Eight years of broken promises: Samarkand builder jailed as high-rise project leaves dozens of families homeless
On Shokhrukh Street in the heart of Samarkand, a high-rise construction project that began in 2018 stands as a hollow monument to failed dreams. What was once promised to be a modern residential complex has instead become an eight-year legal and financial nightmare. While the builder behind the project languishes in prison, the families who invested their life savings or surrendered their ancestral homes remain in a state of desperate limbo.
The project, managed by the private enterprise "JAHON KAFOLAT STIL," was initially launched under a city administration decree. Approximately 20 local families agreed to vacate their homes to make way for the development. Some residents sold their property outright, others moved into temporary rentals with the promise of new apartments within two years, and many more invested large sums of cash earned from years of labor abroad.
Today, those promises have evaporated. A Kun.uz investigation reveals that the project is now officially classified as a "problematic building." Mavjuda Roziqulova, a former resident who handed over four properties in exchange for three new apartments and compensation, describes a heartbreaking struggle. After losing her son in 2023 and falling ill herself, she could no longer afford rent. She now lives with her grandchildren in a makeshift garage on the construction site that escaped demolition. Another elderly resident, Radik Muminov, has moved into the unfinished shell of the high-rise, living in a room that lacks basic utilities, as he has nowhere else to go.
According to Bekzod Khojayorov, a representative of the Samarkand Regional Department of Construction and Housing and Communal Economy, the project was halted due to severe violations of urban planning norms. The developer ignored the 11-meter height restriction for the area, constructing four floors instead of the permitted three. Furthermore, the work was carried out without the necessary permits and technical conclusions. Consequently, the Samarkand city administration filed a lawsuit, resulting in a court order to demolish the unauthorized floors at the developer's expense.
The situation is further complicated by the fact that the head of "JAHON KAFOLAT STIL" is currently serving a prison sentence. Authorities state they have attempted to coordinate with the builder's relatives to resolve documentation issues, but these efforts have yielded no results.

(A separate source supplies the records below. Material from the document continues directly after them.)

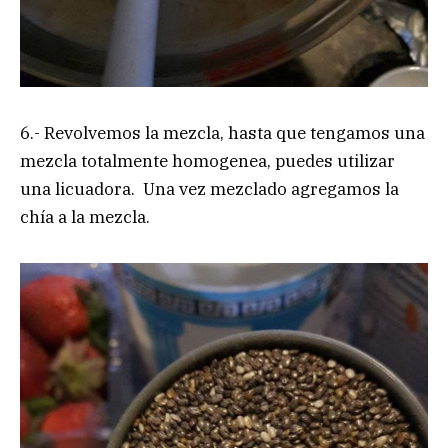
6.- Revolvemos la mezcla, hasta que tengamos una
mezcla totalmente homogenea, puedes utilizar
una licuadora. Una vez mezclado agregamos la
chía a la mezcla.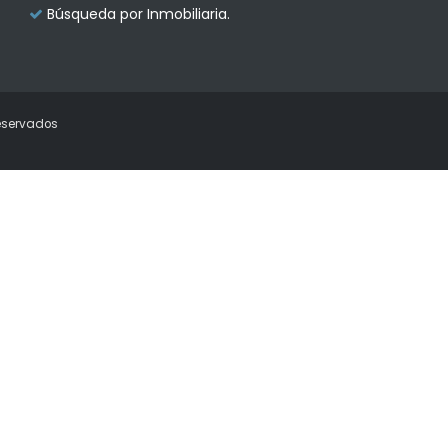
Búsqueda por Inmobiliaria.
eservados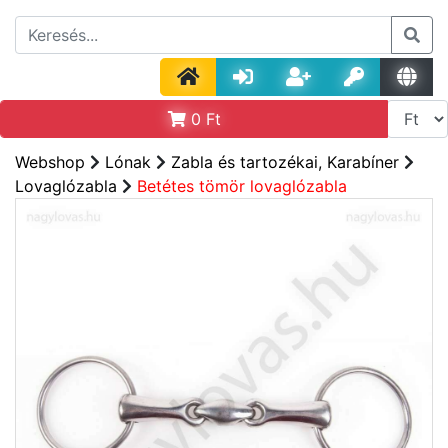
0
Ft
Webshop
Lónak
Zabla és tartozékai, Karabíner
Lovaglózabla
Betétes tömör lovaglózabla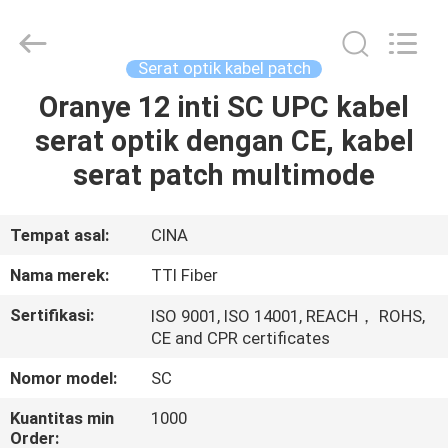
TTI
Fiber
Communication
Tech.
Co.,
Serat optik kabel patch
Ltd..
All
Rights
Oranye 12 inti SC UPC kabel
RUMAH
Reserved.
serat optik dengan CE, kabel
PRODUK
serat patch multimode
TENTANG
Tempat asal:
CINA
KAMI
Nama merek:
TTI Fiber
Sertifikasi:
ISO 9001, ISO 14001, REACH， ROHS,
TUR
CE and CPR certificates
PABRIK
Nomor model:
SC
Kuantitas min
1000
KONTROL
Order: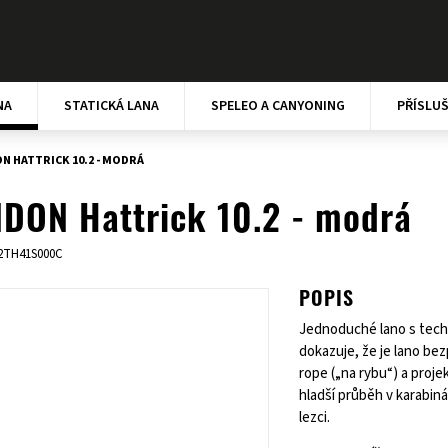
NA
STATICKÁ LANA
SPELEO A CANYONING
PŘÍSLU
N HATTRICK 10.2 - MODRÁ
DON Hattrick 10.2 - modrá
2TH41S000C
POPIS
Jednoduché lano s techn
dokazuje, že je lano be
rope („na rybu“) a proje
hladší průběh v karabiná
lezci.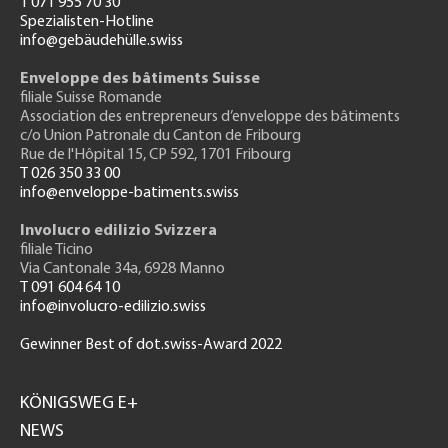
T 071 955 70 30
Spezialisten-Hotline
info@gebäudehülle.swiss
Enveloppe des bâtiments Suisse
filiale Suisse Romande
Association des entrepreneurs
d’enveloppe des bâtiments
c/o Union Patronale du Canton de Fribourg
Rue de l'H
ôpital 15
, CP 592, 1701 Fribourg
T 026 350 33 00
info@enveloppe-batiments.swiss
Involucro edilizio Svizzera
filiale Ticino
Via Cantonale 34a, 6928 Manno
T 091 604 64 10
info@involucro-edilizio.swiss
Gewinner Best of dot.swiss-Award 2022
Footer
GH
KÖNIGSWEG E+
NEWS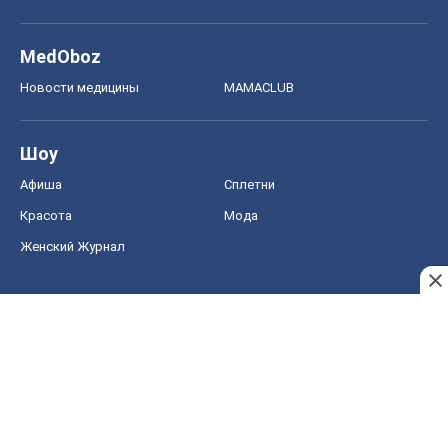
MedOboz
Новости медицины
MAMACLUB
Шоу
Афиша
Сплетни
Красота
Мода
Женский Журнал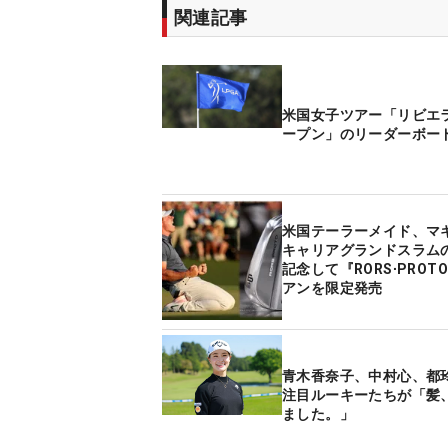
関連記事
米国女子ツアー「リビエ
ープン」のリーダーボー
米国テーラーメイド、マ
キャリアグランドスラム
記念して『RORS∙PROT
アンを限定発売
青木香奈子、中村心、
注目ルーキーたちが「髪
ました。」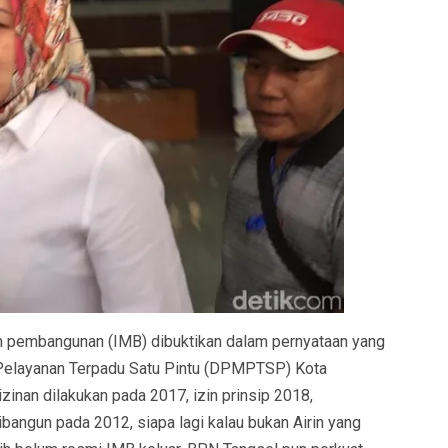
an pembangunan (IMB) dibuktikan dalam pernyataan yang
Pelayanan Terpadu Satu Pintu (DPMPTSP) Kota
zinan dilakukan pada 2017, izin prinsip 2018,
ibangun pada 2012, siapa lagi kalau bukan Airin yang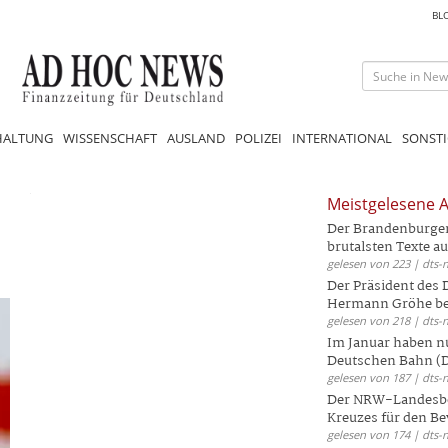
BL
HALTUNG
WISSENSCHAFT
AUSLAND
POLIZEI
INTERNATIONAL
SONSTI
Meistgelesene A
Der Brandenburger 
brutalsten Texte aus
gelesen von 223 | dts-
Der Präsident des
Hermann Gröhe bek
gelesen von 218 | dts-
Im Januar haben nu
Deutschen Bahn (DB
gelesen von 187 | dts-
Der NRW-Landesbe
Kreuzes für den Be
gelesen von 174 | dts-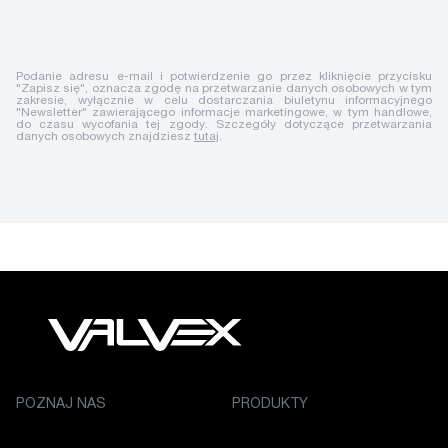
Podanie adresu e-mail i potwierdzenie go przez kliknięcie przycisku
"Zapisz się", oznacza zgodę na przetwarzanie danych osobowych w tym
zakresie, wyłącznie w celu dostarczania biuletynu informacyjnego
"Newsletter" zawierającego informacje marketingowe, w tym handlowe,
do czasu wycofania tej zgody. Szczegóły dotyczące przetwarzania
danych osobowych znajdziesz
tutaj
.
POZNAJ NAS
PRODUKTY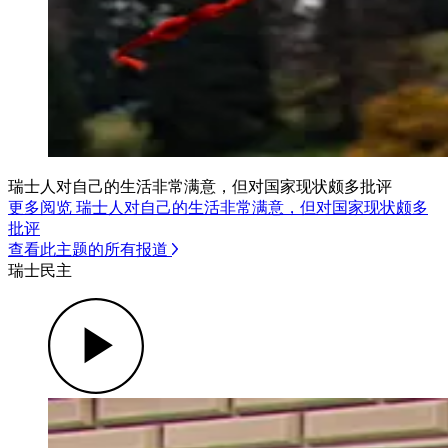
瑞士人对自己的生活非常满意，但对国家现状颇多批评
更多阅览 瑞士人对自己的生活非常满意，但对国家现状颇多
批评
查看此主题的所有报道
瑞士民主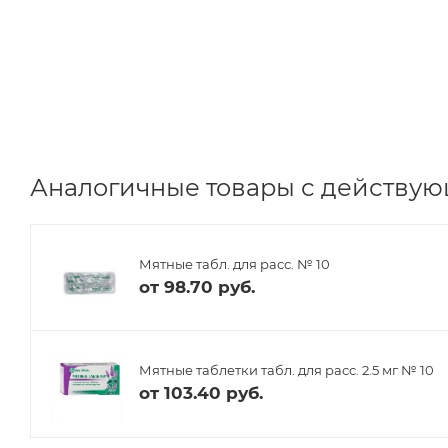
Аналогичные товары с действую
Мятные табл. для расс. № 10
от
98.70 руб.
Мятные таблетки табл. для расс. 2.5 мг № 10
от
103.40 руб.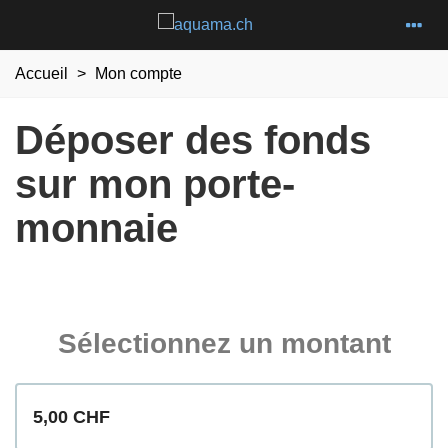
Accueil
>
Mon compte
Déposer des fonds
sur mon porte-
monnaie
Sélectionnez un montant
5,00 CHF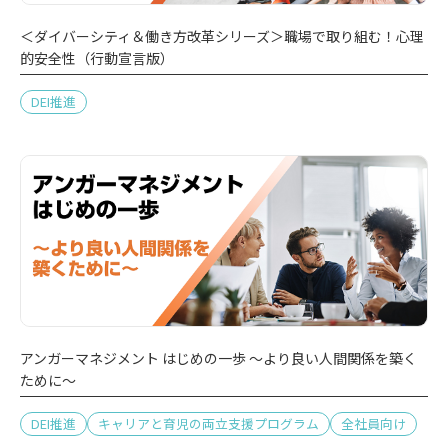
＜ダイバーシティ＆働き方改革シリーズ＞職場で取り組む！心理
的安全性（行動宣言版）
DEI推進
アンガーマネジメント はじめの一歩 ～より良い人間関係を築く
ために～
DEI推進
キャリアと育児の両立支援プログラム
全社員向け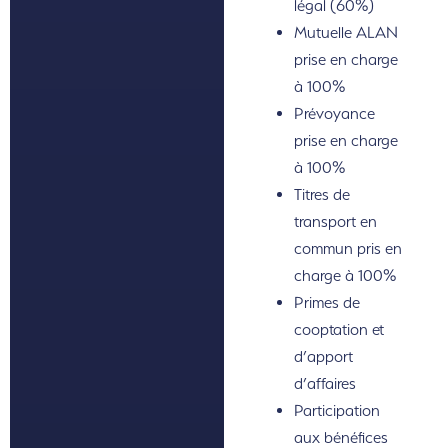
légal (60%)
Mutuelle ALAN
prise en charge
à 100%
Prévoyance
prise en charge
à 100%
Titres de
transport en
commun pris en
charge à 100%
Primes de
cooptation et
d’apport
d’affaires
Participation
aux bénéfices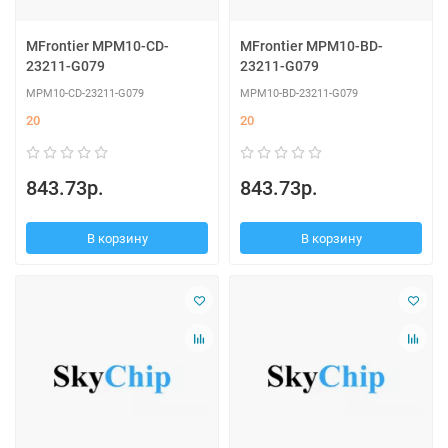
MFrontier MPM10-CD-
MFrontier MPM10-BD-
23211-G079
23211-G079
MPM10-CD-23211-G079
MPM10-BD-23211-G079
20
20
843.73р.
843.73р.
В корзину
В корзину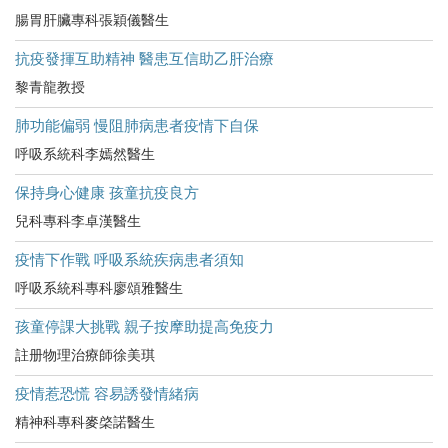
腸胃肝臟專科張穎儀醫生
抗疫發揮互助精神 醫患互信助乙肝治療
黎青龍教授
肺功能偏弱 慢阻肺病患者疫情下自保
呼吸系統科李嫣然醫生
保持身心健康 孩童抗疫良方
兒科專科李卓漢醫生
疫情下作戰 呼吸系統疾病患者須知
呼吸系統科專科廖頌雅醫生
孩童停課大挑戰 親子按摩助提高免疫力
註册物理治療師徐美琪
疫情惹恐慌 容易誘發情緒病
精神科專科麥棨諾醫生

While the city administration claims that "work is underway to find a solution," the affected citizens argue that vague promises are no longer sufficient. There is an urgent need for a transparent registry at the regional or municipal level to document every claimant and the exact amounts paid. Experts suggest two potential paths forward: attracting a new investor to complete the construction under a strict deadline or providing full financial compensation to the victims. Until then, the families on Shokhrukh Street continue to wait for a resolution that has already been delayed by nearly a decade.